As noted yesterday, gaslighting has often been used in the context of personal relationships to describe a manipulative person’s attempts to undermine and control their romantic partner.
In a larger context, these manipulative techniques can also be applied to our perception of the entire economy:
1. Questioning, belittling, discounting and undermining our experience of economic “animal spirits” and general conditions.
2. Overwriting our memory of the economy of the past, again by undermining, questioning and belittling our memories.
3. Discrediting and marginalizing our definitions of economic well-being, in favor of the manipulator’s definition of our well-being.
4. Using authority and “experts” to disqualify and discredit dissenting views.
5. Denigrate and deny our lived experience of economic conditions by repeating the institutionalized authority-approved narrative of “what actually happened.”
6. Disorient, discredit and destroy dissent with a torrent of false statistics, false narratives, false accusations and false claims of our errors.
It seems obvious to me that we are being gaslighted to forget the widely distributed prosperity of the past and accept that the stagnation of the past 16 years is equivalently prosperous–in direct contradiction to the lived experience and memories of the bottom 80%.
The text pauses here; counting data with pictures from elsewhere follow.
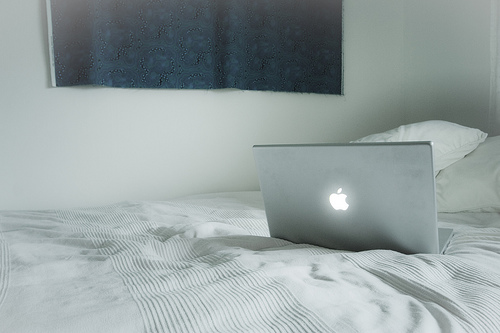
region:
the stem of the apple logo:
[333, 186, 343, 196]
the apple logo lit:
[329, 186, 349, 213]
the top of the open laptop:
[252, 137, 443, 255]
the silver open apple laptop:
[254, 135, 454, 259]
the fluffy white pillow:
[350, 118, 487, 179]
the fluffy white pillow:
[429, 132, 499, 207]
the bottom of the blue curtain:
[45, 2, 348, 96]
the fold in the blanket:
[360, 263, 458, 319]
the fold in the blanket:
[402, 293, 420, 331]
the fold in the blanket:
[426, 299, 452, 331]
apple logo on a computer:
[320, 183, 355, 217]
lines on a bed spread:
[155, 262, 227, 307]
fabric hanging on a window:
[120, 25, 263, 89]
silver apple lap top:
[238, 112, 463, 267]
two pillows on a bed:
[418, 91, 485, 210]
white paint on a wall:
[7, 103, 92, 160]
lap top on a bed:
[223, 116, 468, 291]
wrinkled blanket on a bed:
[56, 206, 174, 266]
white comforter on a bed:
[21, 220, 128, 322]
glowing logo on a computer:
[316, 181, 365, 216]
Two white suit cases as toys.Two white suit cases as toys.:
[132, 264, 133, 325]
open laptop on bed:
[240, 125, 461, 261]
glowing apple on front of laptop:
[315, 176, 366, 223]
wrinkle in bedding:
[36, 218, 117, 269]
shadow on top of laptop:
[355, 218, 416, 253]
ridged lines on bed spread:
[59, 199, 339, 331]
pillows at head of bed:
[342, 115, 497, 216]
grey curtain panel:
[37, 0, 368, 107]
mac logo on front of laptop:
[315, 178, 362, 222]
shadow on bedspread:
[355, 256, 472, 328]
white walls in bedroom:
[2, 0, 496, 217]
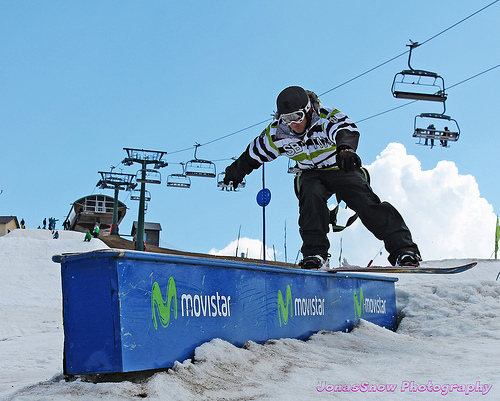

Please compare the following four charts of unemployment, real hourly pay, inflation and full-time jobs with your economic experiences of the past two decades. The mainstream media and financial media are saturating us with claims that the economy is doing great: unemployment is a historically low 4.6%, real wages rose an astonishing 5% this year, millions of new jobs have been created, interest rates are at all-time lows, inflation is subdued and all in all, the U.S. economy is doing great–and if you disagree, well, you’re a Russian propagandist because legitimate dissent is impossible.